Definitions of terms used in AMD Accelerator Cloud (AAC) documentation. Use these pages as the single source for common concepts; link here instead of repeating definitions in other articles.

Platform and access

AAC (AMD Accelerator Cloud)
A private hosted platform that provides access to AMD hardware, tools, and ready-to-use application software. AAC includes the Plexus web platform and Bare Metal (direct cluster) access.

Plexus
The web-based platform for AAC. You use Plexus to sign in, run workloads, manage files, and access applications without direct SSH to clusters. See What's Plexus.

Bare Metal
Direct access to AAC clusters via SSH and Slurm. Used for advanced users who run containerized or native workloads on the cluster. See Bare Metal overview.

Compute and scheduling

Slurm
An open-source job scheduler used on AAC clusters. Slurm manages partitions, nodes, and jobs. Commands such as salloc, sbatch, and squeue are Slurm commands.

partition
A Slurm concept: a named set of compute nodes with specific hardware and limits. In Plexus, queues are derived from Slurm partitions. On Bare Metal, you specify a partition when allocating resources (e.g. salloc -p <partition_name>). See Bare metal prerequisites for AAC partition naming.

queue
In Plexus, a logical grouping of compute nodes derived from a Slurm partition. Each queue has resource limits, time limits, and access controls. You choose a queue when creating a workload. See What's granted in Plexus.

workload
A unit of work you submit (e.g. running an application on a cluster). In Plexus, a workload corresponds to a Slurm job. See What's a Plexus workload.

compute node
A physical or virtual machine in the cluster that runs jobs. When you allocate a node (e.g. with salloc), you get access to one or more compute nodes.

AMD software and hardware

ROCm
AMD's open software platform for GPU computing. Many AAC applications and Bare Metal environments use a specific ROCm version (e.g. ROCm 6.4.2). Load it on the cluster with module load rocm-<version>.

HIP (Heterogeneous-computing Interface for Portability)
AMD's GPU programming interface. Frameworks such as PyTorch use HIP to run on AMD GPUs. HIP is included in the ROCm stack.

Slurm commands (Bare Metal)

salloc
Allocates resources interactively (e.g. a node with GPUs). You run salloc from the login node, then run commands on the allocated node.
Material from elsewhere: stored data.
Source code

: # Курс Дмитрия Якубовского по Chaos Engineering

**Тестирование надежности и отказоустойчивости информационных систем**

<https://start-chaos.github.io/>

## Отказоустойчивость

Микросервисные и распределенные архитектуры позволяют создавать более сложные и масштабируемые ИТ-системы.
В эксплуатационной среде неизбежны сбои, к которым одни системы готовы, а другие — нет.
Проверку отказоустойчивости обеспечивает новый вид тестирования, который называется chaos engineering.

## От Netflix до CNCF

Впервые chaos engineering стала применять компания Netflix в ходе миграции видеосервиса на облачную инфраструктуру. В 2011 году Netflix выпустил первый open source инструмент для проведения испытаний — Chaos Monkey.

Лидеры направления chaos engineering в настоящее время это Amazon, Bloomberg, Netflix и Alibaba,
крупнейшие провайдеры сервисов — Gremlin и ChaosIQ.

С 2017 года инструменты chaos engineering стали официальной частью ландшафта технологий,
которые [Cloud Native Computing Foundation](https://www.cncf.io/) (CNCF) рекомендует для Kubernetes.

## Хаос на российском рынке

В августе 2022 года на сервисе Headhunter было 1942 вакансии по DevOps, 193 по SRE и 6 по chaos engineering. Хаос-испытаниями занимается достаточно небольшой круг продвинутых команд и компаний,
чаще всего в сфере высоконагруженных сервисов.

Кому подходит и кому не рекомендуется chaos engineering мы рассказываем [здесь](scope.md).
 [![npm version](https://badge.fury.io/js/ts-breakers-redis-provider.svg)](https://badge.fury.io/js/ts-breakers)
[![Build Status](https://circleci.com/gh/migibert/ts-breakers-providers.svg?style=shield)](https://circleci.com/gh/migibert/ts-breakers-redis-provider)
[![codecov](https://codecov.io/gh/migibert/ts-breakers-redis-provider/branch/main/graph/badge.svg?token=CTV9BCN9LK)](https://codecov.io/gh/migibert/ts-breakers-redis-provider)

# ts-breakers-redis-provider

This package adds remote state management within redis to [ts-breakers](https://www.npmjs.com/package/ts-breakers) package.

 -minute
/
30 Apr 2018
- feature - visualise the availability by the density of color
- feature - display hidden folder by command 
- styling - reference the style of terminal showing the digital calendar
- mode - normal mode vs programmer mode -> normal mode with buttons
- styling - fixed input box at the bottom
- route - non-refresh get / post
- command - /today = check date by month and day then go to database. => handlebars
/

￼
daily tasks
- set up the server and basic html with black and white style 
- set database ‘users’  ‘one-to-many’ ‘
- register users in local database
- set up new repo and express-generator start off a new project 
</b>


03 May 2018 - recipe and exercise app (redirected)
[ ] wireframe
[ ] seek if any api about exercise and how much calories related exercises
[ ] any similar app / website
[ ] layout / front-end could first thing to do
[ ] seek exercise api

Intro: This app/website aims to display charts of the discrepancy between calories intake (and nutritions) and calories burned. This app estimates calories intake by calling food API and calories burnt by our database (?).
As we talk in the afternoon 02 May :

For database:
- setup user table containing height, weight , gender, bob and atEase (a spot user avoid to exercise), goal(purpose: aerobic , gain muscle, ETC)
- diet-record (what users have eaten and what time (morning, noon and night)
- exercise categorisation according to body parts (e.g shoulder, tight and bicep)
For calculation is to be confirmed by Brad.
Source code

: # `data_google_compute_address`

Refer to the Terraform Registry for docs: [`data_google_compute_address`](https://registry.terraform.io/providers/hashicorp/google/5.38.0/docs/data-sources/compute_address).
Example: salloc --exclusive --mem=0 --gres=gpu:8 -p <partition_name>.

sbatch
Submits a batch script to the scheduler. The job runs when resources are available. Use the -p option to specify the partition.

squeue
Shows the status of submitted jobs (e.g. pending, running).

sinfo
Shows partition and node information (e.g. available partitions and node states).